Yes. I think it's a couple of things. One is it's addressing our debt, right, which is $100 million of 10.25% coupon debt. Two, deploying the rest of our so-called capital. Three, cleaning up whatever we can on balance sheet, but I'm not -- we're not really that concerned where we are today balance sheet-wise with the legacy assets. I think it's -- Stephen, to your question, I don't see breakeven. I don't believe this quarter. I think it's going to be more of a first quarter thing pre-dividend. And if we could figure out ways to cover that and do some, what I would say, capital reengineering, I think that's how we're going to get there sooner rather than later. But in general, I think I would look to Q1.
Great. And then I thought the slide on Page 8, the bank lending was pretty interesting. I mean multi hasn't really changed much, right? But construction and non-multi CRE, banks have become much less active or interested in that right now. Is that really where we should expect you to lean in? Or is this really a situation where you're looking for that kind of big bite that's significantly accretive and it's just the timing of when that large opportunity presents itself is uncertain?
I think it's both. I don't know that we need to lean into any one asset class going back to Tom's question. We have a large construction/multifamily lender in Genesis. There could be things that we do together between Genesis and Great Ajax as we go forward. The asset class itself, if you think about it on the multifamily side, is an extremely good REIT asset for us. So we'll continue to monitor that.
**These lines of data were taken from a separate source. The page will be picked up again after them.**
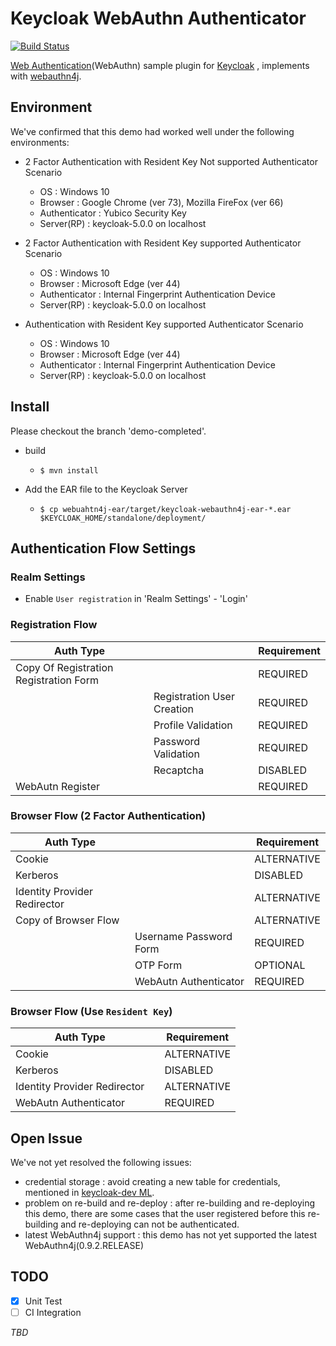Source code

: # Keycloak WebAuthn Authenticator

[![Build Status](https://travis-ci.org/webauthn4j/keycloak-webauthn-authenticator.svg?branch=master)](https://travis-ci.org/webauthn4j/keycloak-webauthn-authenticator)

[Web Authentication](https://www.w3.org/TR/webauthn/)(WebAuthn) sample plugin for [Keycloak](https://www.keycloak.org) , implements with [webauthn4j](https://github.com/webauthn4j/webauthn4j).

## Environment

We've confirmed that this demo had worked well under the following environments:

- 2 Factor Authentication with Resident Key Not supported Authenticator Scenario

  - OS : Windows 10
  - Browser : Google Chrome (ver 73), Mozilla FireFox (ver 66)
  - Authenticator : Yubico Security Key
  - Server(RP) : keycloak-5.0.0 on localhost

- 2 Factor Authentication with Resident Key supported Authenticator Scenario

  - OS : Windows 10
  - Browser : Microsoft Edge (ver 44)
  - Authenticator : Internal Fingerprint Authentication Device
  - Server(RP) : keycloak-5.0.0 on localhost

- Authentication with Resident Key supported Authenticator Scenario

  - OS : Windows 10
  - Browser : Microsoft Edge (ver 44)
  - Authenticator : Internal Fingerprint Authentication Device
  - Server(RP) : keycloak-5.0.0 on localhost

## Install

Please checkout the branch 'demo-completed'.

- build

  - `$ mvn install`

- Add the EAR file to the Keycloak Server
  - `$ cp webuahtn4j-ear/target/keycloak-webauthn4j-ear-*.ear $KEYCLOAK_HOME/standalone/deployment/`

## Authentication Flow Settings

### Realm Settings

- Enable `User registration` in 'Realm Settings' - 'Login'

### Registration Flow

| Auth Type                              |                            | Requirement |
| -------------------------------------- | -------------------------- | ----------- |
| Copy Of Registration Registration Form |                            | REQUIRED    |
|                                        | Registration User Creation | REQUIRED    |
|                                        | Profile Validation         | REQUIRED    |
|                                        | Password Validation        | REQUIRED    |
|                                        | Recaptcha                  | DISABLED    |
| WebAutn Register                       |                            | REQUIRED    |

### Browser Flow (2 Factor Authentication)

| Auth Type                    |                        | Requirement |
| ---------------------------- | ---------------------- | ----------- |
| Cookie                       |                        | ALTERNATIVE |
| Kerberos                     |                        | DISABLED    |
| Identity Provider Redirector |                        | ALTERNATIVE |
| Copy of Browser Flow         |                        | ALTERNATIVE |
|                              | Username Password Form | REQUIRED    |
|                              | OTP Form               | OPTIONAL    |
|                              | WebAutn Authenticator  | REQUIRED    |

### Browser Flow (Use `Resident Key`)

| Auth Type                    |     | Requirement |
| ---------------------------- | --- | ----------- |
| Cookie                       |     | ALTERNATIVE |
| Kerberos                     |     | DISABLED    |
| Identity Provider Redirector |     | ALTERNATIVE |
| WebAutn Authenticator        |     | REQUIRED    |

## Open Issue

We've not yet resolved the following issues:

- credential storage : avoid creating a new table for credentials, mentioned in [keycloak-dev ML](http://lists.jboss.org/pipermail/keycloak-dev/2019-March/011837.html).
- problem on re-build and re-deploy : after re-building and re-deploying this demo, there are some cases that the user registered before this re-building and re-deploying can not be authenticated.
- latest WebAuthn4j support : this demo has not yet supported the latest WebAuthn4j(0.9.2.RELEASE)

## TODO

- [x] Unit Test
- [ ] CI Integration

_TBD_
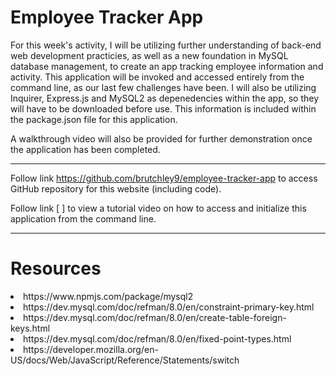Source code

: # Employee Tracker App


For this week's activity, I will be utilizing further understanding of back-end web development practicies, as well as a new foundation in MySQL database management, to create an app tracking employee information and activity. This application will be invoked and accessed entirely from the command line, as our last few challenges have been. I will also be utilizing Inquirer, Express.js and MySQL2 as depenedencies within the app, so they will have to be downloaded before use. This information is included within the package.json file for this application.

A walkthrough video will also be provided for further demonstration once the application has been completed.
    

---
    

Follow link https://github.com/brutchley9/employee-tracker-app to access GitHub repository for this website (including code).

Follow link [                   ] to view a tutorial video on how to access and initialize this application from the command line.


---
    
    
# Resources

<li>https://www.npmjs.com/package/mysql2</li>

<li>https://dev.mysql.com/doc/refman/8.0/en/constraint-primary-key.html</li>

<li>https://dev.mysql.com/doc/refman/8.0/en/create-table-foreign-keys.html</li>

<li>https://dev.mysql.com/doc/refman/8.0/en/fixed-point-types.html</li>

<li>https://developer.mozilla.org/en-US/docs/Web/JavaScript/Reference/Statements/switch</li>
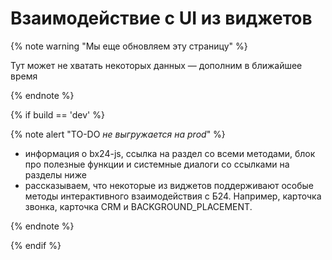 # Взаимодействие с UI из виджетов

{% note warning "Мы еще обновляем эту страницу" %}

Тут может не хватать некоторых данных — дополним в ближайшее время

{% endnote %}

{% if build == 'dev' %}

{% note alert "TO-DO _не выгружается на prod_" %}

- информация о bx24-js, ссылка на раздел со всеми методами, блок про полезные функции и системные диалоги со ссылками на разделы ниже
- рассказываем, что некоторые из виджетов поддерживают особые методы интерактивного взаимодействия с Б24. Например, карточка звонка, карточка CRM и BACKGROUND_PLACEMENT.

{% endnote %}

{% endif %}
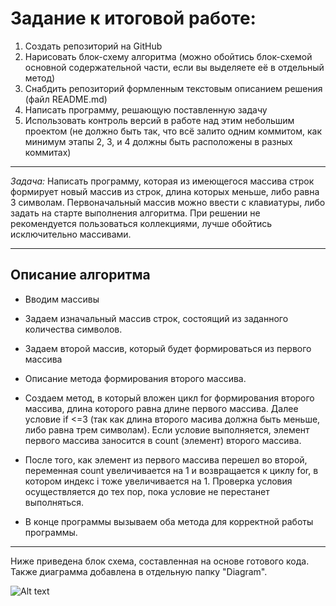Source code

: # **Задание к итоговой работе:**

1. Создать репозиторий на GitHub
2. Нарисовать блок-схему алгоритма (можно обойтись блок-схемой основной содержательной части, если вы выделяете её в отдельный метод)
3. Снабдить репозиторий формленным текстовым описанием решения (файл README.md)
4. Написать программу, решающую поставленную задачу
5. Использовать контроль версий в работе над этим небольшим проектом (не должно быть так, что всё залито одним коммитом, как минимум этапы 2, 3, и 4 должны быть расположены в разных коммитах)
____

*Задача:* Написать программу, которая из имеющегося массива строк формирует новый массив из строк, длина которых меньше, либо равна 3 символам. Первоначальный массив можно ввести с клавиатуры, либо задать на старте выполнения алгоритма. При решении не рекомендуется пользоваться коллекциями, лучше обойтись исключительно массивами.
___

## **Описание алгоритма**

* Вводим маcсивы

* Задаем изначальный массив строк, состоящий из заданного количества символов.

* Задаем второй массив, который будет формироваться из первого массива

* Описание метода формирования второго массива.
* Создаем метод, в который вложен цикл for формирования второго массива, длина которого равна длине первого массива. Далее условие if <=3 (так как длина второго масива должна быть меньше, либо равна трем символам). Если условие выполняется, элемент первого массива заносится в count (элемент) второго массива.

* После того, как элемент из первого массива перешел во второй, переменная count увеличивается на 1 и возвращается к циклу for, в котором индекс i тоже увеличивается на 1. Проверка условия осуществляется до тех пор, пока условие не перестанет выполняться.

* В конце программы вызываем оба метода для корректной работы программы.

______________________
Ниже приведена блок схема, составленная на основе готового кода. Также диаграмма добавлена в отдельную папку "Diagram".

![Alt text](diagram.JPG)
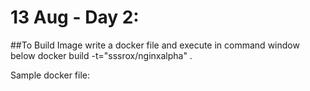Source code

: # 13 Aug - Day 2:

##To Build Image
write a docker file and execute in command window below
docker build -t="sssrox/nginxalpha" .

Sample docker file:

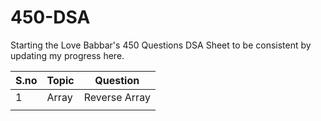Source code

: # 450-DSA
Starting the Love Babbar's 450 Questions DSA Sheet to be consistent by updating my progress here.

| S.no | Topic | Question |
|-------|-------|-------------|
| 1 | Array | Reverse Array |
||||
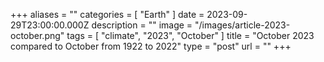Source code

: +++
aliases = ""
categories = [ "Earth" ]
date = 2023-09-29T23:00:00.000Z
description = ""
image = "/images/article-2023-october.png"
tags = [ "climate", "2023", "October" ]
title = "October 2023 compared to October from 1922 to 2022"
type = "post"
url = ""
+++

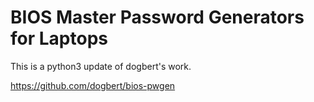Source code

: BIOS Master Password Generators for Laptops
===========================================
This is a python3 update of dogbert's work.

https://github.com/dogbert/bios-pwgen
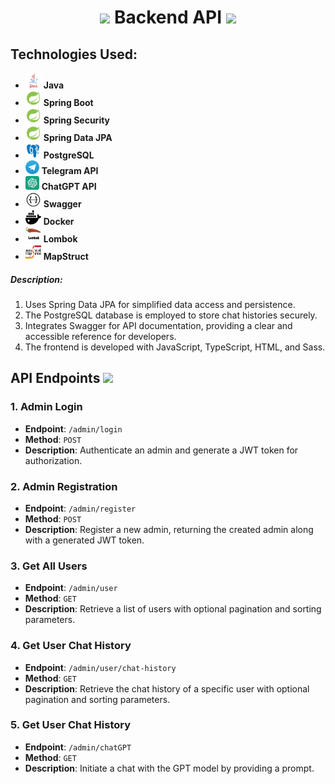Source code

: ###### <h1 style="text-align: center;"> <img src="https://em-content.zobj.net/source/apple/354/card-file-box_1f5c3-fe0f.png" width="35"/> Backend API <img src="https://em-content.zobj.net/source/apple/354/card-file-box_1f5c3-fe0f.png" width="35"/> </h1>

## Technologies Used:
<ul>
<li>
<img style="width: 25px; height: 25px; object-fit: cover;" src="assets/java.png"/> <b>Java</b>
</li>
<li>
<img style="width: 25px; height: 25px; object-fit: cover;" src="assets/spring.png"/> <b>Spring Boot</b>
</li>
<li>
<img style="width: 25px; height: 25px; object-fit: cover;" src="assets/spring.png"/> <b>Spring Security</b>
</li>
<li>
<img style="width: 25px; height: 25px; object-fit: cover;" src="assets/spring.png"/> <b>Spring Data JPA</b>
</li>
<li>
<img style="width: 25px; height: 25px; object-fit: cover;" src="assets/postgresql.png"/> <b>PostgreSQL</b>
</li>
<li>
<img style="width: 22px; height: 22px; object-fit: cover;" src="assets/telegram.png" /> <b>Telegram API</b>
</li>
<li>
<img style="width: 22px; height: 22px; object-fit: cover;" src="assets/chatgpt.png" /> <b>ChatGPT API</b>
</li>
<li>
<img style="width: 25px; height: 25px; object-fit: cover;" src="assets/swagger.png"/> <b>Swagger</b>
</li>
<li>
<img style="width: 25px; height: 25px; " src="assets/docker.png"/> <b>Docker</b>
</li>
<li>
<img style="width: 25px; height: 25px;" src="assets/lombok.png"/> <b>Lombok</b>
</li>
<li>
<img style="width: 25px; height: 25px; " src="assets/mapstruct.png"/> <b>MapStruct</b>
</li>
</ul>
<h5>Description:</h5>
<ol>
<li>Uses Spring Data JPA for simplified data access and persistence.</li>
<li>The PostgreSQL database is employed to store chat histories securely.</li>
<li>Integrates Swagger for API documentation, providing a clear and accessible reference for developers.</li></ul>
<li>The frontend is developed with JavaScript, TypeScript, HTML, and Sass.</li>
</ol>

## API Endpoints <img src="https://em-content.zobj.net/thumbs/160/apple/354/link_1f517.png" width="25"/>
### 1. Admin Login
- **Endpoint**: `/admin/login`
- **Method**: `POST`
- **Description**: Authenticate an admin and generate a JWT token for authorization.
### 2. Admin Registration
- **Endpoint**: `/admin/register`
- **Method**: `POST`
- **Description**: Register a new admin, returning the created admin along with a generated JWT token.
### 3. Get All Users
- **Endpoint**: `/admin/user`
- **Method**: `GET`
- **Description**: Retrieve a list of users with optional pagination and sorting parameters.
### 4. Get User Chat History
- **Endpoint**: `/admin/user/chat-history`
- **Method**: `GET`
- **Description**: Retrieve the chat history of a specific user with optional pagination and sorting parameters.
### 5. Get User Chat History
- **Endpoint**: `/admin/chatGPT`
- **Method**: `GET`
- **Description**: Initiate a chat with the GPT model by providing a prompt.
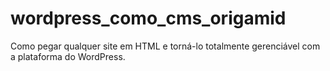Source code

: # wordpress_como_cms_origamid
 Como pegar qualquer site em HTML e torná-lo totalmente gerenciável com a plataforma do WordPress.
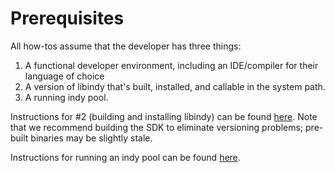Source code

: # Prerequisites

All how-tos assume that the developer has three things:

1. A functional developer environment, including an IDE/compiler for their
language of choice
2. A version of libindy that's built, installed, and callable in the
system path.
3. A running indy pool.

Instructions for #2 (building and installing libindy) can be found [here](../../#installation). Note that we
recommend building the SDK to eliminate versioning problems; pre-built binaries
may be slightly stale.

Instructions for running an indy pool can be found [here](../../#how-to-start-local-nodes-pool-with-docker).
And then you look at the opportunities that get created as a result of us owning Great Ajax, we see plenty of opportunity. So I think it's -- we're not -- what I would say, we're not married to any one type of lending vertical. However, we don't want to put all our eggs in one basket. So I think it's going to be a little bit more diverse.
And the bank -- and Stephen, to your point, the banks don't want to really do construction loans, and they don't want to do other types of loans. So it is a great opportunity for our Genesis business, but there is a possibility going forward at some point that Great Ajax does something with them.
Great. And then lastly, and maybe too early to know, just on the financing side. I noticed in the deck, you guys have made some progress on both improving and reducing the cost of the financing facilities. But as you look forward, do you think this vehicle will largely be financed using bank lines? Will you look to the markets for some type of CLO? Or if it's construction, we try to find a way to maybe find another note financing or some other financing alternative away from bank lines and CLOs?
Yes. I think the bank lines will be specific to the securities portfolio. But at some point, we'll want to hit the debt markets or the equity markets for some type of different security is what I would say.
This concludes our question-and-answer session. I would like to turn the conference back over to Michael Nierenberg for any closing remarks.
Appreciate the questions, everyone. And stay tuned. This is all about the future. We're looking to take this vehicle and create greater earnings for our equity holders and shareholders that join us along this, what I would call, endeavor going forward. So have a great week. Thanks for dialing in. Take care.
The conference has now concluded. Thank you for attending today's presentation. You may now disconnect.